→ Text provided
┌──

With loads of secrets to hunt, multiple pathways to navigate and a good number of stages to take in, Lunar Lander Beyond plays really well. More so when you consider the Easy, Normal, Hard and Insane difficulty levels, each with varying options in fuel consumption, damage, mission failure states, opportunities to retry and XP rewards. But it’s in the visuals and ship control where it goes beyond again. 

Lunar Lander Beyond review 3
… and when stress levels rise, so does madness.

Honestly, my very first takeaway from Lunar Lander Beyond was found in the ship controls. Floaty but just about as precise as you need, initial moments with Beyond may feel a struggle. Yet once everything clicks with those ships, especially in terms of how each handles and how each mod and upgrade affects things, it becomes an absolute joy. Feeding ships through tight passageways never fails to excite; nor does skipping away from danger with a flick of a stick. 

And all this is to say that Lunar Lander Beyond is the bomb visually. It’s obviously moved on massively since the game that first came about four decades back, but it still feels like a Lunar Lander. The art style itself is super crisp, full of colour and a joy to behold. And yes, even the cut scenes accompanying the story earn praise.

└──

Records from a collection
┌──

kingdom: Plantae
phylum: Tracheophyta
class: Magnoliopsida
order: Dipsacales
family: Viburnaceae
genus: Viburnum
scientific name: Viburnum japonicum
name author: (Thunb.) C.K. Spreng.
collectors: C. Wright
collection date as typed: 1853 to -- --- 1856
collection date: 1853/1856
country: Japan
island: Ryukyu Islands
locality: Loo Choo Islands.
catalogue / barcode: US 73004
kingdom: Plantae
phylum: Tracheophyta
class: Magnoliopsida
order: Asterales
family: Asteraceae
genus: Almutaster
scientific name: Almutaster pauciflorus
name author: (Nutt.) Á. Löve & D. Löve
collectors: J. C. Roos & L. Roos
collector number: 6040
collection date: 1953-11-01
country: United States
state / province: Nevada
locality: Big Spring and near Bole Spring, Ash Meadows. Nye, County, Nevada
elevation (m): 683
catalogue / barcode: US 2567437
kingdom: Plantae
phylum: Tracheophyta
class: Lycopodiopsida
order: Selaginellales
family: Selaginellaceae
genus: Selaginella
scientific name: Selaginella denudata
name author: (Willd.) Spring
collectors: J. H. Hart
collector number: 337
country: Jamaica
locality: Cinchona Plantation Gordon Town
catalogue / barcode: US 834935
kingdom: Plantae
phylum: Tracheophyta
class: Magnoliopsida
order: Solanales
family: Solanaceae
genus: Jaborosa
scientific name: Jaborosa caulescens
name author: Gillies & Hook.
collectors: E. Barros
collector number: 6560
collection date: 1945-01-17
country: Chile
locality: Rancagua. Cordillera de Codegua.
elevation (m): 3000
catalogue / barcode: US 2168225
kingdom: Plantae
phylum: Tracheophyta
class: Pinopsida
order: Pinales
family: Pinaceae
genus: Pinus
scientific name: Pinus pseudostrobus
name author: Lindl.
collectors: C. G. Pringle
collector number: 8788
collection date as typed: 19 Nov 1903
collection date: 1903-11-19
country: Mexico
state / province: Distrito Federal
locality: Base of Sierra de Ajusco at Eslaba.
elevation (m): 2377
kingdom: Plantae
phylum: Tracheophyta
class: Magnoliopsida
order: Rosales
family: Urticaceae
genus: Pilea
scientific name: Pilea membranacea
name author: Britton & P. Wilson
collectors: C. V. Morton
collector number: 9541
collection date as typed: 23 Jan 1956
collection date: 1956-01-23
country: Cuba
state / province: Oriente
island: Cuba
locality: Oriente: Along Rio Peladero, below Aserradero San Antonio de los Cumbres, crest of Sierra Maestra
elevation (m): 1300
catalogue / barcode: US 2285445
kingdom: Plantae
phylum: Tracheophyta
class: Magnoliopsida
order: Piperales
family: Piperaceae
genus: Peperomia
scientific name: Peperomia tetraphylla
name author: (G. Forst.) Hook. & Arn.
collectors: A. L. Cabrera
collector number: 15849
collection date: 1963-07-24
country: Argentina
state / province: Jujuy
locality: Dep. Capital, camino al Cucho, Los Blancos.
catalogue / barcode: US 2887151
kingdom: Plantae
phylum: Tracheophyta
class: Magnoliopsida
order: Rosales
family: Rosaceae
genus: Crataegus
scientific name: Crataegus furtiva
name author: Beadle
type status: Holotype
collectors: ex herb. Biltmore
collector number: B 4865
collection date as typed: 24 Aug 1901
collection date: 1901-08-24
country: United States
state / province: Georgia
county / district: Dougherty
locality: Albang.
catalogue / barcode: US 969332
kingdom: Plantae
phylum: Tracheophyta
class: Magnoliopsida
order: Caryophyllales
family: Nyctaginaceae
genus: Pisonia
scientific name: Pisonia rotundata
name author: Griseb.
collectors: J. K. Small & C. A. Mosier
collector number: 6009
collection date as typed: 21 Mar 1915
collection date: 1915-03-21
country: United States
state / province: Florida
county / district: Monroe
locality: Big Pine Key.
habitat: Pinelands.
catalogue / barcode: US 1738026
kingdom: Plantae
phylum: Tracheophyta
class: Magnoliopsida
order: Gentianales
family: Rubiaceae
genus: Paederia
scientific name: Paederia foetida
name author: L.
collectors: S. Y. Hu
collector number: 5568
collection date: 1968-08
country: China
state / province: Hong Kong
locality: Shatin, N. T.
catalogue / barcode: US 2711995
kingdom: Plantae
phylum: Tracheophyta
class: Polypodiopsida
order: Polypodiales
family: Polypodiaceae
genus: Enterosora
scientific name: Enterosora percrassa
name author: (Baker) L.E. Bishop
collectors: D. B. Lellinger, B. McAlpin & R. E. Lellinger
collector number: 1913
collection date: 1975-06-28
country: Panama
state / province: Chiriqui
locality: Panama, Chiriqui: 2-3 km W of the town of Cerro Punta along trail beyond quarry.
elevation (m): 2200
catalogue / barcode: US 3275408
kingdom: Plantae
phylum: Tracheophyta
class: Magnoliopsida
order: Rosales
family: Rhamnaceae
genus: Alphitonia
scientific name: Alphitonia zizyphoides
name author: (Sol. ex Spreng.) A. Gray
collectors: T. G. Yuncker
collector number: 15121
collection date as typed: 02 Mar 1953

└──

→ What is needed
Please extract the part of the game review between "Honestly, my very" and "of a stick.", inclusive. These records were taken from a separate source.

→ The output
Honestly, my very first takeaway from Lunar Lander Beyond was found in the ship controls. Floaty but just about as precise as you need, initial moments with Beyond may feel a struggle. Yet once everything clicks with those ships, especially in terms of how each handles and how each mod and upgrade affects things, it becomes an absolute joy. Feeding ships through tight passageways never fails to excite; nor does skipping away from danger with a flick of a stick.